For the more technically minded, the AWS CLI is a great free and powerful interface to access AWS, including S3. For users who prefer a GUI, I like ExpanDrive.
Log into the client
Using the AWS CLI, let’s log in with the programmatic security credentials:
$ aws configure
Enter the AWS Access Key ID, AWS Secret Access Key, Default region name, and you can enter text for the Default output format.
Make a bucket
Make a bucket:
$ aws s3 mb s3://avflow-demo-1
Specify where the media should go in AWS
First, in the bucket, we’ll want to specify where the source files from the camera should be uploaded. This folder should already be created before the flow in AVflow is first run, because AVflow will watch for incoming media files as they are ingested. So let’s get the folder ready.
Nota bene S3 does not have actual folders, like what you would use on desktop file systems; folders are actually just shared prefixes for organizational purposes.
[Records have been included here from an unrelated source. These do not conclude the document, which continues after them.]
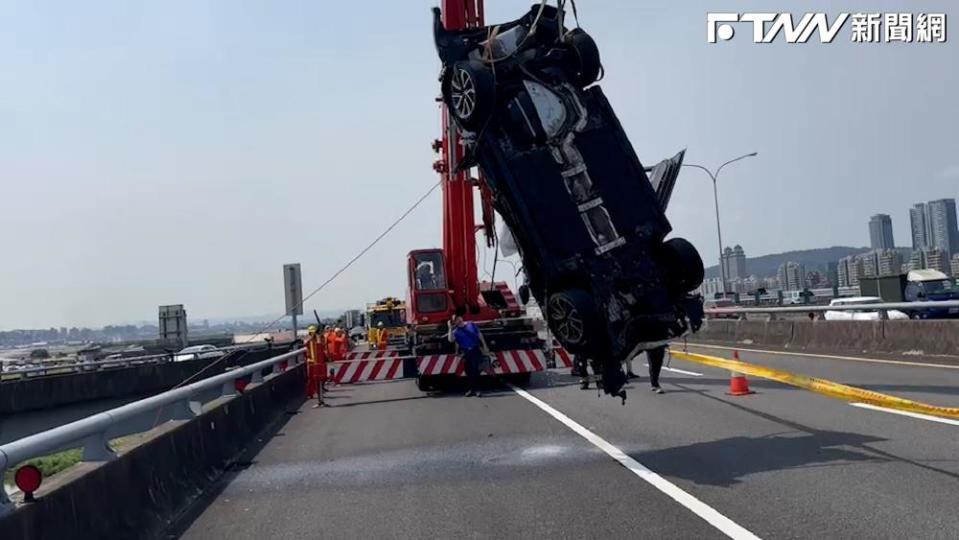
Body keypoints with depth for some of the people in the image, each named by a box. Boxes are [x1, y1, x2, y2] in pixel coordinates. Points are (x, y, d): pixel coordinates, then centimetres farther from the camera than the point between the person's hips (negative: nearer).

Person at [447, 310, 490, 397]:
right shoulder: (456, 331, 3)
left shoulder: (471, 324, 5)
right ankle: (472, 389, 17)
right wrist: (450, 328, -15)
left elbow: (479, 335, 10)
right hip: (465, 353, 2)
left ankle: (477, 389, -6)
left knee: (475, 370, -9)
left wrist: (485, 346, 7)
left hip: (475, 350, -2)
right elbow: (450, 340, -15)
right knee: (468, 372, 5)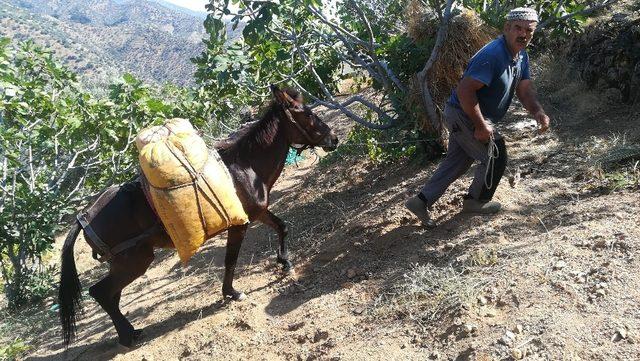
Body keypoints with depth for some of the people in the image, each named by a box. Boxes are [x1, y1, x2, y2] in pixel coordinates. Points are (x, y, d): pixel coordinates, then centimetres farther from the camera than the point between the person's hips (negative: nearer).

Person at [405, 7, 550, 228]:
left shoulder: (521, 56, 7)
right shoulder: (492, 55, -25)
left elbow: (525, 90, 5)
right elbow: (465, 90, -30)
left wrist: (537, 111, -16)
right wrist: (481, 126, -26)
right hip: (464, 115, -10)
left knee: (457, 162, 14)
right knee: (495, 158, 3)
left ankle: (421, 201, 15)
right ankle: (476, 201, 23)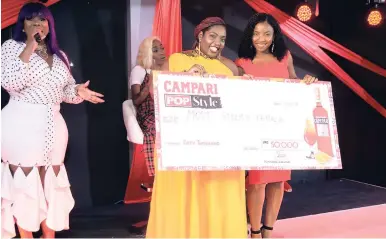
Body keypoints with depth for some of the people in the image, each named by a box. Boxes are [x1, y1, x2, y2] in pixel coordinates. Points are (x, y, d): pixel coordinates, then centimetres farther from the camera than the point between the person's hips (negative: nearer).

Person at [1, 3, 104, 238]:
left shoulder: (59, 55, 13)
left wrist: (78, 91, -4)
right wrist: (30, 47, -18)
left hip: (52, 125, 5)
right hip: (21, 124, -5)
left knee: (51, 183, 11)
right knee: (24, 184, 0)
So there’s no need to create a folder in advance, but just recall what “folder” you’ll want to use when it’s time to ingest your media into the S3 bucket, because we’re specifying this in the flow. Here, let’s use source-prores.
Transcode source files for Rev.ai
Before sending off footage for transcription, we’ll need to transcode our ProRes files into codecs suitable for Rev.ai’s system. According to Rev.ai’s documentation, “For best results, use a lossless format such as FLAC or ALAC, or a lossy format like MP3 or AAC with a bitrate of 192 Kbps or above.” Let’s use AVflow’s integration with encoding.com’s API to transcode our ProRes clips to H.264/AAC wrapped in MP4.
The mechanics of the encoding.com step
For an encoding.com step, we’ll use our User ID and User Key from our account, and we’ll choose choose AWS S3 URL for the Input Video, since we’re pulling our source ProRes files from the S3 Storage trigger. Selecting mp4 as Output Format will pass our WAV audio in a MOV container into AAC, which can be used for Rev.ai.
Send audio files into Rev.ai
After the files are transcoded into the H.264/AAC format, we’ll have them go into Rev.ai to be transcribed.
First, we’ll log into Rev.ai, and then we’ll go generate an access token.
We’ll use en for English, and the source will be the file from our Pro Transcode step, in this case, Step 1 Encoding URL, and we’ll put in our Rev.ai access token.
Convert the JSON file from Rev.ai into an SRT
The output of the Rev.ai step will be a JSON file, so we’ll need to add a Subtitle step to convert that JSON file into an SRT file.
- Action: Subtitle
- Format: SRT
- Ratio: Ratio
- Full Stop Symbol: .
- FPS: 23.976
- Time Code: 00:00:00:00
- Source: Step 2 Transcribe URL
Send to Mux
Lastly, we’ll have two separate steps to send into Mux, the video output from the step that transcoded the ProRes to H.264, and the SRT output from the step that converted the JSON to SRT.
Now you have H.264/AAC files and the SRTs that you can pipe into your app via Mux. These URLs could be sent to Mux and your front-end app, in just two more Mux steps.
Because the Asset ID takes the Step 4 Asset ID, the subtitles will automatically be associated with the same video file after they both land in Mux.
Now that the workflow is all constructed, we can switch itOn to enable it, upload our asset into S3, and voilà! The whole flow runs as the camera files are uploaded.
This is all pretty powerful stuff, gluing together assorted APIs to transcode video, transcribe audio, and plop it into a review app for a producer. In the future, I plan to flesh out more of what it would take to build the front end via Bubble and Mux, but for now, this is just a walkthrough to inspire creativity about what’s possible.
In future posts, we’ll also walk through how to add in additional steps, to leverage the encoding.com API to transcode to proxy formats and a Transfer to Storage step, so that editing proxies are easily available for editors to download.